DevOps and Site Reliability Engineer (SRE)
About Game Analytics
From indie developers, games studios, to established publishers, GameAnalytics is currently the #1 analytics tool for anyone building a mobile game. Our network is approaching 100,000 games, which are played by more than 1 billion people each month.
What's our mission? To help game developers make the right decisions based on data. And by joining our team, you'll be working on new and innovative products to help tens of thousands of people in the industry do just that.
All of GameAnalytics infrastructure is hosted in AWS and managed using Terraform. We operate numerous Erlang and Elixir clusters handling over 4.5 million requests per minute. The backend services are being built and deployed automatically and reliably using a combination of Terraform, Ansible, Packer, Docker and CI tools. Our data pipeline feeds various sources using real-time streams and batch ingestion jobs. We use Graphite and CloudWatch to aggregate application and host metrics, with PagerDuty to raise alerts.
At GameAnalytics we value good quality code and take reliability very seriously. Despite a rapid growth of the business in the past two years, we managed to achieve a 100% uptime of our core systemsand plan on retaining that result. We love open source and welcome contributions. See our GitHub page.
What you’ll do
As a DevOps and Site Reliability Engineer you will be the key person ensuring that our cloud infrastructure continues to be secure, stable and cost-efficient by building continuous integration and deployment pipelines, setting up monitoring tools and promoting best practices while working closely with engineering teams on both new and existing projects.

**Actions to take:**
1. In the GameAnalytics job posting, which tools collect application and host metrics?
2. Turn the paragraph of the GameAnalytics job posting that begins "All of GameAnalytics infrastructure is hosted in AWS" into a short bulleted list that keeps its main facts.
3. Carry on the GameAnalytics job posting from where it stops.

**Supplied material:**
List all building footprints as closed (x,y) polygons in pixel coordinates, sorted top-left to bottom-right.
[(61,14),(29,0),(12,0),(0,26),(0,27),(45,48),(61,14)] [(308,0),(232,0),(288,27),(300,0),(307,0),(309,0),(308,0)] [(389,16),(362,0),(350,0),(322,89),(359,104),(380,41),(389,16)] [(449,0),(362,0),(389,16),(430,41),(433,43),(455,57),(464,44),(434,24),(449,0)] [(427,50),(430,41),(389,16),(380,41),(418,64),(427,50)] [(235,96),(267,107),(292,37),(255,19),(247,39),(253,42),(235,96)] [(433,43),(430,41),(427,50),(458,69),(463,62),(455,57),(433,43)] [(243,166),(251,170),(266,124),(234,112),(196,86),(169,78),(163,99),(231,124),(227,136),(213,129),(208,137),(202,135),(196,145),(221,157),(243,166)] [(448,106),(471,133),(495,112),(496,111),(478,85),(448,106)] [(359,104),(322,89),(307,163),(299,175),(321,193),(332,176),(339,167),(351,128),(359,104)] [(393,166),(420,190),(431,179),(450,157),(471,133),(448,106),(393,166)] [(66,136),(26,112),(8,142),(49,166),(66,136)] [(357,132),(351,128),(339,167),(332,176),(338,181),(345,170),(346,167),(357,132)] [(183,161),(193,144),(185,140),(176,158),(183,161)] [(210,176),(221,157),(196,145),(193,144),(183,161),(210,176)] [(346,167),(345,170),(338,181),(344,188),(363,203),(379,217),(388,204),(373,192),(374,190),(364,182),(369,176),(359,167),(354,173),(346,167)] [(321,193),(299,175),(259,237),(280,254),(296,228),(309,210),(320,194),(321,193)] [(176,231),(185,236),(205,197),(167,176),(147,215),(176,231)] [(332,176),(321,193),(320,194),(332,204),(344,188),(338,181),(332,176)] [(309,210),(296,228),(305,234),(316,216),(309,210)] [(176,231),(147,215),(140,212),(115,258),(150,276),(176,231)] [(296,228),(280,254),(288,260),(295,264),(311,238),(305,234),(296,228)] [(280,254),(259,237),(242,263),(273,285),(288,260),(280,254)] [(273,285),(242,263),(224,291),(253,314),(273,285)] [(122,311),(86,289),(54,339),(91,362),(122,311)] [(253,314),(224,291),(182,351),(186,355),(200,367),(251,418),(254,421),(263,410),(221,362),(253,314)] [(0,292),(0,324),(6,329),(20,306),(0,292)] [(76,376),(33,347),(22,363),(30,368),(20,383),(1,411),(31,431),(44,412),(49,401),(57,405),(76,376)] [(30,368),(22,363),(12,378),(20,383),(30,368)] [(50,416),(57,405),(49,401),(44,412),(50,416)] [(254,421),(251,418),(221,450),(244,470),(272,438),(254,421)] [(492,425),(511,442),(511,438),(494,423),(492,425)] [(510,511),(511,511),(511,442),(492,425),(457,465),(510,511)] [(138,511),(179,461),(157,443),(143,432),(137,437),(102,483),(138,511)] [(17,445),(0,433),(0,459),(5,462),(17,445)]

**Exercise responses:**
1. Graphite and CloudWatch.

2.
- Infrastructure is hosted in AWS and managed with Terraform.
- Numerous Erlang and Elixir clusters handle over 4.5 million requests per minute.
- Backend services are built and deployed automatically with Terraform, Ansible, Packer, Docker and CI tools.
- The data pipeline feeds various sources through real-time streams and batch ingestion jobs.
- Graphite and CloudWatch aggregate application and host metrics, and PagerDuty raises alerts.

3.
- Experience deploying and operating distributed systems at scale
- Experience working with cloud providers (AWS, GCP, Azure)
- Experience with popular infrastructure provisioning and management tools, such as Terraform, Ansible, Packer
- Good understanding of continuous integration/deployment tools and practices
- Security-oriented mindset, understanding of good practices
- In-depth knowledge of Linux internals, networks and filesystems
- Experience with monitoring and alerting systems (we use Graphite, CloudWatch and PagerDuty)
- Experience maintaining production databases (we use Apache Druid, Redis and various RDBs)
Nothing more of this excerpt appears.